Rebuilding Place in the Urban Space

"A community’s physical form, rather than its land uses, is its most intrinsic and enduring characteristic." [Katz, EPA] This blog focuses on place and placemaking and all that makes it work--historic preservation, urban design, transportation, asset-based community development, arts & cultural development, commercial district revitalization, tourism & destination development, and quality of life advocacy--along with doses of civic engagement and good governance watchdogging.

Thursday, August 16, 2012

Housing segregation in DC: is it more about class than race?

Last week's City Paper has a little article and nice graphic, "Apart and Parcel: What Housing Segregation in D.C. Looks Like."  It says:

The persistence of black-white residential segregation reflects the nation’s inability to fully overcome the legacy of slavery, and it negatively affects education attainment, race relations, and productivity. Despite nearly a century of legal and legislative struggles to integrate our blocks, segregation by race is still the norm in the District.

But I think it's tricky, analyzing housing segregation in the city, which exists, because poverty oftentimes masks race.

In the US, we are not big on economic class as an analytical tool, and too often we consider race as the appropriate analytical substitute.

1.  In DC, the most persistently segregated neighborhoods are either of high or extremely low income.

2.  DC has lots of poor African-Americans, but not many poor White people, but some relatively poor Latinos.  So extremely impoverished neighborhoods in DC are likely to be black dominated, not unlike Detroit, which is almost 90% African-American.

3.  DC neighborhoods with well off residents are likely to be white dominated, not because African-Americans don't have money, but because African-Americans of means have tended to move out of the city, and because more generally, African-Americans, unlike the people who watched the tv show Friends, still don't see the center cities as a premium place to live.  (Also see "Commerz in the 'hood... (aka "Commerce as the engine of urbanism")" from 2006 and "Too early to say what the special election in Ward 5 means: but change is coming regardless" from May.)

Restaurant patio, 11th Street NW, Columbia HeightsLeft: patio, Wonderland Ballroom, 11th Street NW, Columbia Heights.

4.  Segregation is also abetted by the neighborhoods where new residents prefer to live, in the core of the city, places like Dupont Circle, Columbia Heights, H Street, Capitol Hill, Downtown.  (When I told someone high up in DC Government where I lived, s/he was derisive, because it isn't a happening place.)  So white places get whiter.

City neighborhoods on the outskirts of the city tend to be either black or white without a lot of mixing, reflecting residential trends dominant in the 1970s.  Now, African-Americans are mostly leaving the city and whites and Latinos are slowly trickling in, such as in Ward 4, which over the last 10 years lost 10,000 African-American residents, and gained 11,000 whites and Latinos.  See "Gentrification and the 'hood: continued."

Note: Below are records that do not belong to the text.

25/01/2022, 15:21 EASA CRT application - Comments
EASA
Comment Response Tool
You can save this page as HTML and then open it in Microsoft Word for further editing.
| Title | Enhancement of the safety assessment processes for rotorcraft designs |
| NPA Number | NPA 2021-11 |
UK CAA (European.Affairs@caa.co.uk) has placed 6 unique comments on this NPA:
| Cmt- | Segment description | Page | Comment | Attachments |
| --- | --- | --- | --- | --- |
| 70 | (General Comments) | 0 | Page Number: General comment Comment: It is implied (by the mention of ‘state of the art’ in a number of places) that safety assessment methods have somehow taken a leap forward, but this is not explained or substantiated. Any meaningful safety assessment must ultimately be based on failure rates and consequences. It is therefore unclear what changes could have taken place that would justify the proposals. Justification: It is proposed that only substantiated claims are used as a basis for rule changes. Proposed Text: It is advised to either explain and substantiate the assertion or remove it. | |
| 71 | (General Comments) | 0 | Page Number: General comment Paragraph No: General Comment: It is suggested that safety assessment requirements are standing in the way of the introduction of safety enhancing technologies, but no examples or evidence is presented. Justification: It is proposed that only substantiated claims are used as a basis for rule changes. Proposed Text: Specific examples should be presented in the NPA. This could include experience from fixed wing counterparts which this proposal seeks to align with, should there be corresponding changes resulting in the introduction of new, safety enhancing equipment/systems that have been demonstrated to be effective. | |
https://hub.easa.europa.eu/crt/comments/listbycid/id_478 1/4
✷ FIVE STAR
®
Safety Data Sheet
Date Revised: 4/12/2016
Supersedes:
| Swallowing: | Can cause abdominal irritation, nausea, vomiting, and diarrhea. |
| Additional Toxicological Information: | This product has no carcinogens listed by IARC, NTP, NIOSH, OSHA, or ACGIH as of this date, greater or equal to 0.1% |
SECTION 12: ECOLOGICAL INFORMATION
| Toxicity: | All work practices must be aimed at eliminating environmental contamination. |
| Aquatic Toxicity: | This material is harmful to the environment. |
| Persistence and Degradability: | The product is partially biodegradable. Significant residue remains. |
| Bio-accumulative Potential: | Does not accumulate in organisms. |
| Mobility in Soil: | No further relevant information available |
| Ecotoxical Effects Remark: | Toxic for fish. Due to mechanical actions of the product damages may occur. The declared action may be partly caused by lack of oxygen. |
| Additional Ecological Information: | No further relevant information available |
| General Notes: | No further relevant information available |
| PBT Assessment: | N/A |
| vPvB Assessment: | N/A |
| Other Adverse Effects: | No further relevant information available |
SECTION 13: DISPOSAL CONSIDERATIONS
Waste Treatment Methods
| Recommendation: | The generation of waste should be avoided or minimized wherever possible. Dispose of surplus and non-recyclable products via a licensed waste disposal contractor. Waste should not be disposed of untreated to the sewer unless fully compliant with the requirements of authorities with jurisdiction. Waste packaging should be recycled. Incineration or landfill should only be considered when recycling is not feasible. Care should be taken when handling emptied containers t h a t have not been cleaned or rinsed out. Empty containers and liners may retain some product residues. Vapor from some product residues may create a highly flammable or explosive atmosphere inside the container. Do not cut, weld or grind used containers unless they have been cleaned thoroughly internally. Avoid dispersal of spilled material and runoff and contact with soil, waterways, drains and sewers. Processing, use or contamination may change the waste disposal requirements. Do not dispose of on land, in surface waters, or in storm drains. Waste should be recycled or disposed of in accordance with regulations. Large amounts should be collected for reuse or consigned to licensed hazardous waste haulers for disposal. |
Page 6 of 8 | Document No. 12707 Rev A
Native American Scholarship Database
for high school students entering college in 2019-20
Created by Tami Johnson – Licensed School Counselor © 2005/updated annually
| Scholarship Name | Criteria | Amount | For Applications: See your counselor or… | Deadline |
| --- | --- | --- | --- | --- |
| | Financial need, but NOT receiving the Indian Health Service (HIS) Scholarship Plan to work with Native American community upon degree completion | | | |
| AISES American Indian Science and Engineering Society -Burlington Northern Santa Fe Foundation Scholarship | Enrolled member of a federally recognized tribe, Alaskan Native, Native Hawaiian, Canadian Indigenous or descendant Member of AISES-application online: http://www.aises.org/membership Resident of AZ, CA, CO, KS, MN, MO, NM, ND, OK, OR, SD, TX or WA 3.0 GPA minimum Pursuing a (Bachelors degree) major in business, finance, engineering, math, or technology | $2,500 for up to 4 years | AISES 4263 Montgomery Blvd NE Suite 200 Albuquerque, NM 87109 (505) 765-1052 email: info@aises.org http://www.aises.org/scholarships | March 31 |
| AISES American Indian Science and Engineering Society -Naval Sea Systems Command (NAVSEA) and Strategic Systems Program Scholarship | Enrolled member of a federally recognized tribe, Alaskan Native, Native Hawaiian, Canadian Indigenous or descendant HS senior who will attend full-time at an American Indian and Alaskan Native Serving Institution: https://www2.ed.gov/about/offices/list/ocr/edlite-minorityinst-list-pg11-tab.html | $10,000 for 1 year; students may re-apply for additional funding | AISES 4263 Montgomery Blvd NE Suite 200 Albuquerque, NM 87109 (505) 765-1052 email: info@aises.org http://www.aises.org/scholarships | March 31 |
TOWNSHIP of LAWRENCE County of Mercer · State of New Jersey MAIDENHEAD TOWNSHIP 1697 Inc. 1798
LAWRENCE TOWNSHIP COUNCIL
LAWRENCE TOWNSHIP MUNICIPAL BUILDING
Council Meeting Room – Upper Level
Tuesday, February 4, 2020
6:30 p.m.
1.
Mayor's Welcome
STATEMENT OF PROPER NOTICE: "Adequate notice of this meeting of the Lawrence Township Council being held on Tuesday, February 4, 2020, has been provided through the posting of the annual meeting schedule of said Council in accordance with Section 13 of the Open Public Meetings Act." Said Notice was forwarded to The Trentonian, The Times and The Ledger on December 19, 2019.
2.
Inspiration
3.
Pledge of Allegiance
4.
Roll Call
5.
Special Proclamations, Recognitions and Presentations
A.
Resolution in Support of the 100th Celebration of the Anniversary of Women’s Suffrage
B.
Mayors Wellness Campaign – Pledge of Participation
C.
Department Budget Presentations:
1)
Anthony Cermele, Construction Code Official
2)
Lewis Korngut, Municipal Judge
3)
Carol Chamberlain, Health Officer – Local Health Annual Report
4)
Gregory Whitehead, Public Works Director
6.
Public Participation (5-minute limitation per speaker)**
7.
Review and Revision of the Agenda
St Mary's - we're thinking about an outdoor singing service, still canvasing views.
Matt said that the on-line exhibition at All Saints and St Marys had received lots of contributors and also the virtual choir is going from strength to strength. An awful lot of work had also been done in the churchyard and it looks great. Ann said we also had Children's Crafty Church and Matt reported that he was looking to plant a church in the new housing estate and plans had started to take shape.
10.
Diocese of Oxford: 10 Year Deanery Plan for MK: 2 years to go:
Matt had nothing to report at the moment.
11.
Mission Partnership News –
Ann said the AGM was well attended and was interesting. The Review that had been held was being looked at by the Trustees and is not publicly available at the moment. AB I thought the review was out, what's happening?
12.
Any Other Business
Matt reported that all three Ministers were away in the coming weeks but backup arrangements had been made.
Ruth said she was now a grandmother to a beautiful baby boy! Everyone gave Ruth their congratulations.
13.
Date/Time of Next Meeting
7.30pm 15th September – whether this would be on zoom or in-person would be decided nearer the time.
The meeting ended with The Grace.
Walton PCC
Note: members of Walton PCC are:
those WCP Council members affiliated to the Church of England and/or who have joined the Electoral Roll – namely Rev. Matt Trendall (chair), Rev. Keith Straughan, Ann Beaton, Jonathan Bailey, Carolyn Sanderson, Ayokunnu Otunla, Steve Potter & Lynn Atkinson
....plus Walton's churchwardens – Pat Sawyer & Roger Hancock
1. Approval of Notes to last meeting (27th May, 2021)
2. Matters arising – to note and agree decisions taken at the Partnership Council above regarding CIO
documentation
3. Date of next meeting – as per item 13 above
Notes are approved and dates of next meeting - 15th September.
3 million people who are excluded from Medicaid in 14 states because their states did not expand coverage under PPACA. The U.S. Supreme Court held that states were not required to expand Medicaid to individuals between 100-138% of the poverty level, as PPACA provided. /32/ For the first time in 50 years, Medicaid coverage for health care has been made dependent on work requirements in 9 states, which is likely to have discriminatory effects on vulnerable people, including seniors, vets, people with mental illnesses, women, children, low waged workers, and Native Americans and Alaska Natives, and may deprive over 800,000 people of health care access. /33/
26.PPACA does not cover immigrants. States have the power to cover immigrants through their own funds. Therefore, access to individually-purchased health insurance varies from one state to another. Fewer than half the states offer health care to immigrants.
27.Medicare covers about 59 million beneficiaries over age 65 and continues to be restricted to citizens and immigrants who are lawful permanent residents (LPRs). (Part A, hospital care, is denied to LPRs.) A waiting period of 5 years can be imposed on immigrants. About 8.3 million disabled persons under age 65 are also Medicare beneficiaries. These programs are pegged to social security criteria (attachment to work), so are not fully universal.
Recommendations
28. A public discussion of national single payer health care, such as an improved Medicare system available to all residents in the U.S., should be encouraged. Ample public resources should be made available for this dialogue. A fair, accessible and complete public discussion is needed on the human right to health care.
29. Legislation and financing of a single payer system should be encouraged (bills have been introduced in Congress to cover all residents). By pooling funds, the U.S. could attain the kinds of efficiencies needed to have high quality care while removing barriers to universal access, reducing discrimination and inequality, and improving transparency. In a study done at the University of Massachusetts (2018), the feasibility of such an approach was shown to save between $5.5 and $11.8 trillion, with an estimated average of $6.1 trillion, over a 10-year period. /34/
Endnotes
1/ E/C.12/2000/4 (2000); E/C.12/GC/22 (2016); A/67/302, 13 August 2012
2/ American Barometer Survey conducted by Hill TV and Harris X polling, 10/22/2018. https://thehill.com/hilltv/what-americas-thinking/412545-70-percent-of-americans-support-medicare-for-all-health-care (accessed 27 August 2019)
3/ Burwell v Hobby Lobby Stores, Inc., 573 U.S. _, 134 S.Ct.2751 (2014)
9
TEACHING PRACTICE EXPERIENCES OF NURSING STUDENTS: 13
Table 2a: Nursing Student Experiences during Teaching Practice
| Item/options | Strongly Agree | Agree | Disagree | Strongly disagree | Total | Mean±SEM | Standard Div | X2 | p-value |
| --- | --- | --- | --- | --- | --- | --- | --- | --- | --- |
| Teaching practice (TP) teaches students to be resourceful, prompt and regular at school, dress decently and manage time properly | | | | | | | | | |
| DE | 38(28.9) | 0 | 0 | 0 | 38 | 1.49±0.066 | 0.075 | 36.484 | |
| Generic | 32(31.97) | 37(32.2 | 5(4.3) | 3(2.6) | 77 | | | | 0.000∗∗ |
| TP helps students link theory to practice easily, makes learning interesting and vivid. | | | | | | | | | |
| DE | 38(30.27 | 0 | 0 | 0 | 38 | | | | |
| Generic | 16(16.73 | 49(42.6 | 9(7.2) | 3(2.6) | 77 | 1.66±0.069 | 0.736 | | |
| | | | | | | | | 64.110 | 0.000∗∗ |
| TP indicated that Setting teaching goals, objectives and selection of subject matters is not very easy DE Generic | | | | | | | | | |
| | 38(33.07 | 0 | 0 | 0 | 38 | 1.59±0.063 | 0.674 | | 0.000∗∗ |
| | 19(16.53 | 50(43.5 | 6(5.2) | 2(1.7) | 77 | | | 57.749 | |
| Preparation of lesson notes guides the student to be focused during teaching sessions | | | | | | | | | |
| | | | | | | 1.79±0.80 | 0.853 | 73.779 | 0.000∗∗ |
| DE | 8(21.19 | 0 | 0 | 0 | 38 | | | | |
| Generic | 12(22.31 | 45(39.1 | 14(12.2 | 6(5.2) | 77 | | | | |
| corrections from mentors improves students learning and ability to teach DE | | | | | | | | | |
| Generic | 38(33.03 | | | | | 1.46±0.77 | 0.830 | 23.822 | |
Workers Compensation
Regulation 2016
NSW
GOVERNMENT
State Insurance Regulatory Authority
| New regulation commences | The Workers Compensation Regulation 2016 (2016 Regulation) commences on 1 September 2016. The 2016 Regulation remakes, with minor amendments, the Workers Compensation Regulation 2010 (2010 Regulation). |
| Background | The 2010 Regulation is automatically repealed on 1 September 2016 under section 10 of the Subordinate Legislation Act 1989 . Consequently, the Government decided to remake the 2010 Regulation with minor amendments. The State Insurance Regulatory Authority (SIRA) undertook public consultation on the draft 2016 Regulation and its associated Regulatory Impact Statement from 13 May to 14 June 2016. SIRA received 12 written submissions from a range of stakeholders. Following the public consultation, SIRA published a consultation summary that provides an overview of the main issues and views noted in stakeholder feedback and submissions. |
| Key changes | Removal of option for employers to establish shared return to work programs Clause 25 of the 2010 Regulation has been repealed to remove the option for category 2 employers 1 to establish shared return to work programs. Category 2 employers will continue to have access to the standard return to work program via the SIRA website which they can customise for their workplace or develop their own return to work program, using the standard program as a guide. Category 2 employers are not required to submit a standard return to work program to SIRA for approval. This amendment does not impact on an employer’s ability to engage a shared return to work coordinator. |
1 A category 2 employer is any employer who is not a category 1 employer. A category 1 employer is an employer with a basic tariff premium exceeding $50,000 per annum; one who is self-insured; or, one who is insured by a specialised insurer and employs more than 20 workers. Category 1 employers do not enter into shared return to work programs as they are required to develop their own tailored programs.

This trend will solidify because comparatively speaking, the houses are cheaper in neighborhoods like Petworth and Brightwood than they are in the core, and the price attractiveness will lead to more in-migration of whites and Latinos.  (As I have said before, in my neighborhood, with just a few exceptions, houses that come on the market are sold to white or Latino or mixed race households, not African-American families.)